WARNING: Do not use the valve if the tamper-evident
seal is damaged, broken, or missing, or if fluid is
leaking from the jar.
1. Assure that the labeling on the valve container
indicates the proper valve model selected for
the case.
2. Using blunt-nosed sterile forceps, carefully
remove the valve holder from the jar. Use the
designated tab on the valve holder.
CAUTION: Do not place the non-sterile exterior
of the jar containing the valve in the sterile
field.
3. Carefully cut the stay suture and grasp the
valve at the cuff. Remove the valve from the
holder.
CAUTION: Manage tether and leader to assure
they remain sterile.
4. Drain the valve completely.
5. Carefully inspect the valve.
CAUTION: Do not use the valve if there is any
sign of damage or deterioration.
10.3. Rinsing the Valve
Follow sterile technique during valve preparation and
implantation.
1. On a table within the sterile field, prepare
three (3) sterile basins for rinsing the valve,
each with 600 – 800 mL of sterile heparinized
saline (1000 units/L).
CAUTION: Do not add any other solutions,
drugs, chemicals, or antibiotics to the rinse
solution, as irreparable damage to the leaflet
tissue, which may not be apparent under visual
inspection, may result.
2. Fully immerse the valve in the heparinized
saline solution in the first basin and rinse the
valve for two (2) minutes.
3. Use a 20-35 mL syringe to perform a 20 mL
flush of each of the three (3) leaflet pockets to
remove residual glutaraldehyde.
TM
IFU, TENDYNE
Mitral Valve System
CAUTION: Do not touch the leaflets or squeeze
the valve during rinsing.
4. Transfer the valve to the second basin and
rinse the valve for a second time for two (2)
minutes.
5. Perform another 20 mL flush of each of the
three (3) leaflet pockets.
6. Transfer the valve to the third basin and rinse
the valve for a third time for two (2) minutes.

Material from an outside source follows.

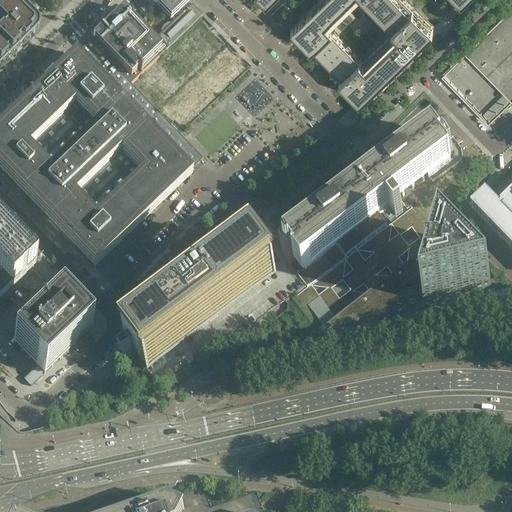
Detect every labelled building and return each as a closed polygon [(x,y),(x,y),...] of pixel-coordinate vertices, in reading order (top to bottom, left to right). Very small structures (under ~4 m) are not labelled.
[(32,17),(14,0),(0,0),(0,26),(2,28),(0,30),(0,70),(10,61),(17,54),(36,36),(37,35),(38,33),(38,32),(39,31),(39,29),(39,28),(39,27),(38,25),(38,24),(37,23),(36,22),(32,17)] [(202,17),(195,9),(192,6),(190,7),(187,4),(189,3),(186,0),(150,0),(173,24),(158,38),(169,49),(202,17)] [(320,0),(291,29),(360,100),(433,29),(405,0),(320,0)] [(511,100),(511,99),(511,5),(465,52),(511,100)] [(169,49),(158,38),(127,7),(123,10),(93,39),(93,40),(89,43),(90,44),(128,83),(156,56),(159,59),(169,49)] [(280,40),(269,50),(294,77),(305,67),(280,40)] [(203,161),(128,83),(90,44),(77,56),(76,55),(0,128),(0,171),(95,270),(192,176),(189,174),(203,161)] [(341,100),(338,96),(335,99),(340,104),(345,101),(349,106),(353,103),(346,95),(341,100)] [(297,275),(282,254),(279,250),(265,261),(254,248),(126,344),(131,350),(120,358),(124,364),(135,356),(147,372),(149,371),(158,383),(204,357),(211,354),(237,339),(263,318),(306,286),(307,287),(387,228),(378,216),(408,193),(417,186),(450,161),(432,137),(400,161),(390,168),(354,195),(350,190),(330,205),(334,210),(287,246),(305,269),(297,275)] [(511,220),(499,208),(500,208),(487,194),(486,194),(485,194),(486,194),(485,193),(471,207),(472,207),(473,208),(472,208),(492,228),(494,229),(498,234),(511,248),(511,220)] [(319,334),(328,332),(342,329),(491,291),(453,251),(447,245),(443,241),(438,244),(412,209),(292,300),(319,334)] [(0,299),(21,280),(26,274),(26,275),(36,265),(0,227),(0,299)] [(44,376),(92,331),(61,298),(13,344),(44,376)] [(137,511),(183,511),(186,508),(169,501),(137,511)]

7. Perform another 20 mL flush of each of the
three (3) leaflet pockets.
8. Flush the braided tether thoroughly to remove
residual glutaraldehyde.
9. Insert the tether leader into the Tuohy-Borst
valve on the tether flushing assembly until the
end abuts the valve stem. Close the Tuohy-
Borst valve.
10. Attach a 20-35 mL syringe to the Y-connector
and aspirate the air from the tether.
11. Perform a forward and backward flush of the
tether three (3) times or until no air bubbles
are identified exiting the tether flushing
assembly. Loosen Tuohy-Borst valve and
remove the tether and leader from the tether
flushing assembly.
12. After rinsing, leave the valve fully immersed in
the third basin until it is ready to be loaded.
CAUTION: The valve should be kept hydrated
throughout the rest of the preparation
procedure to prevent the tissue from drying.
WARNING: Throughout preparation of the
components, remove air using syringes, stopcocks, and
flushing with positive pressure saline as needed. It is
imperative that all components be purged of air to
prevent introducing air emboli into the heart.
10.4. Preparing the Pad Positioning System
1. Place sterile weight on table. Inspect for
evidence of damage or corrosion. If damage or
corrosion is detected, do not use.
2. Assure that the labeling on the pouch indicates
the Apical Pad model that is selected for the
case. Remove jar containing Apical Pad from
sterile pouch. Open jar and inspect Apical Pad.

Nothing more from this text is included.